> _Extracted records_

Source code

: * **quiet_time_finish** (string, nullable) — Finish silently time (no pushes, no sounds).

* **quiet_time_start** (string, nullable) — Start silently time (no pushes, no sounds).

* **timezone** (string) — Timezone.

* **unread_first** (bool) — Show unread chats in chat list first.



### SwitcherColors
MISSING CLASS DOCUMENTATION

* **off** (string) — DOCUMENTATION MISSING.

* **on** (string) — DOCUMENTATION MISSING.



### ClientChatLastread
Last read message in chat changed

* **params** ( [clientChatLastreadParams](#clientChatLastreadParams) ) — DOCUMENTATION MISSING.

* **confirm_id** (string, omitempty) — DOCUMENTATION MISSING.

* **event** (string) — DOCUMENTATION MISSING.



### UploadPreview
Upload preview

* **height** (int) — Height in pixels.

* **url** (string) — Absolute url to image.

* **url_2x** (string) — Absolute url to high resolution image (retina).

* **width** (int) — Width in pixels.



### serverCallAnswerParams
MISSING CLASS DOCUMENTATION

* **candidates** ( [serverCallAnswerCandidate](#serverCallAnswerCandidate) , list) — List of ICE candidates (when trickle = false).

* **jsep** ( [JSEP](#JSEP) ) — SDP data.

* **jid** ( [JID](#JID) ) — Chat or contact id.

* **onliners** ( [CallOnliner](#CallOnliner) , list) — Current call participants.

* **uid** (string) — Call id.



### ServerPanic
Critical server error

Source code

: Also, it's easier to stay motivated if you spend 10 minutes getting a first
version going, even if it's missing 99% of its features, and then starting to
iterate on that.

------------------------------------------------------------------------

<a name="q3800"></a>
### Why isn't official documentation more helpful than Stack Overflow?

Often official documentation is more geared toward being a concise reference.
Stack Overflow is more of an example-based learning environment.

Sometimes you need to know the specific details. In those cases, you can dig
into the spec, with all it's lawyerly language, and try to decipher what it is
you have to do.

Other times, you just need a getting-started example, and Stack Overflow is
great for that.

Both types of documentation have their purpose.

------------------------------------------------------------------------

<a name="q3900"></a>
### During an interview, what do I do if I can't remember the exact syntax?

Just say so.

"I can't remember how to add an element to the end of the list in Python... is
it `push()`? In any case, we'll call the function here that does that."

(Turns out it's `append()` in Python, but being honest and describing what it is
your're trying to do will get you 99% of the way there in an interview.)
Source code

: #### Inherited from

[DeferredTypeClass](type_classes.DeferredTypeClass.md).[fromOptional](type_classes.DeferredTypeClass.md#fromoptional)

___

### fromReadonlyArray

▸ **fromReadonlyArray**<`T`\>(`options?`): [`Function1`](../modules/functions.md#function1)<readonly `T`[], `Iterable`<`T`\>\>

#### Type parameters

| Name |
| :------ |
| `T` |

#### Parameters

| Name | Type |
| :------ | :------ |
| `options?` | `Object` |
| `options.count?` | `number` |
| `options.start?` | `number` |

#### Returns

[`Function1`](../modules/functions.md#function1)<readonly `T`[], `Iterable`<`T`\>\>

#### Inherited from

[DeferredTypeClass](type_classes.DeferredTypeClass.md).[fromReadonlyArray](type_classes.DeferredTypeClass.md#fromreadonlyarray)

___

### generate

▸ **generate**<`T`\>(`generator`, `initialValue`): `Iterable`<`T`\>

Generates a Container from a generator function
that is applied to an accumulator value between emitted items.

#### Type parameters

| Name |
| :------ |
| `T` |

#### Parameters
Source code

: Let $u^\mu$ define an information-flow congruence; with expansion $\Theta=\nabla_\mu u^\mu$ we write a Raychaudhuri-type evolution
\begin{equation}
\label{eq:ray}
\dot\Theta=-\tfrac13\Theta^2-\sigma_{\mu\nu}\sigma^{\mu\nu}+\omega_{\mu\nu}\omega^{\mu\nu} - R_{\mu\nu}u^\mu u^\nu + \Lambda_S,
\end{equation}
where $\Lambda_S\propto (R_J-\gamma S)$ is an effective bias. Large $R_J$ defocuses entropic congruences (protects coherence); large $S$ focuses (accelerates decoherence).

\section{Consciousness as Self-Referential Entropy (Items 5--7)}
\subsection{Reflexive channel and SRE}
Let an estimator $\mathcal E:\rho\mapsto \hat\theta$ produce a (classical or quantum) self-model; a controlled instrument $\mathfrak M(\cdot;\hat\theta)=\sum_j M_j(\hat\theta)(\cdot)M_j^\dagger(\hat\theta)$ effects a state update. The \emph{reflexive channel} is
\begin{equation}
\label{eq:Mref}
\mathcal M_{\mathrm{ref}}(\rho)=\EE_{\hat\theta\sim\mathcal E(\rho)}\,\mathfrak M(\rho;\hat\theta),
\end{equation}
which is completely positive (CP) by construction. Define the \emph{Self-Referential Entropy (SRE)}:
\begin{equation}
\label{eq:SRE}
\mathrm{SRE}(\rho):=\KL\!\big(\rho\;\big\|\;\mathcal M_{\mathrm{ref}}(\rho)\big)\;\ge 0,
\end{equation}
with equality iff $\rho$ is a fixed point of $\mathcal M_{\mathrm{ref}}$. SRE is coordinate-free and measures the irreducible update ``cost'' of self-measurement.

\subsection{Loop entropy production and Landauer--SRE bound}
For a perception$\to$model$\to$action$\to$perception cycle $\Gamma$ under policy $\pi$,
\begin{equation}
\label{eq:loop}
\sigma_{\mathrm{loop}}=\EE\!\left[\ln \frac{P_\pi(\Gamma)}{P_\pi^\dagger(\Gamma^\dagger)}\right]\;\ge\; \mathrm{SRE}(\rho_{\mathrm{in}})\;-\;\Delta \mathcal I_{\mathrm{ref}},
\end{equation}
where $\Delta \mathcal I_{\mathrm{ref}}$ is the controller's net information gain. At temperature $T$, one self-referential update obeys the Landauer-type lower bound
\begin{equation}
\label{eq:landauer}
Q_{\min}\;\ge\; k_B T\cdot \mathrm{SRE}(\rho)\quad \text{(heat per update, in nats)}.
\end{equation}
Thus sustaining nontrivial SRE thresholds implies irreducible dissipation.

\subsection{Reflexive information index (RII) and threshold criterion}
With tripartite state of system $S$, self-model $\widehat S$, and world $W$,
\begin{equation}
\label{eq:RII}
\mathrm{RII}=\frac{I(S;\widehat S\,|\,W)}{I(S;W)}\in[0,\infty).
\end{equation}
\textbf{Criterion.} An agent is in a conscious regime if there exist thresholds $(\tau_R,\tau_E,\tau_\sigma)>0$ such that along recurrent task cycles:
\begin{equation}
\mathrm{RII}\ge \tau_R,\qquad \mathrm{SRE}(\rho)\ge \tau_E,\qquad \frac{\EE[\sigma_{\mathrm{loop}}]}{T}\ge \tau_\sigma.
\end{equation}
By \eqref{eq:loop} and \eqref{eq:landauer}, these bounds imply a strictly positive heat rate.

> _Work instructions_
Scan the records above and report every line with the string "example".

> _Reply_
Stack Overflow is more of an example-based learning environment.
Other times, you just need a getting-started example, and Stack Overflow is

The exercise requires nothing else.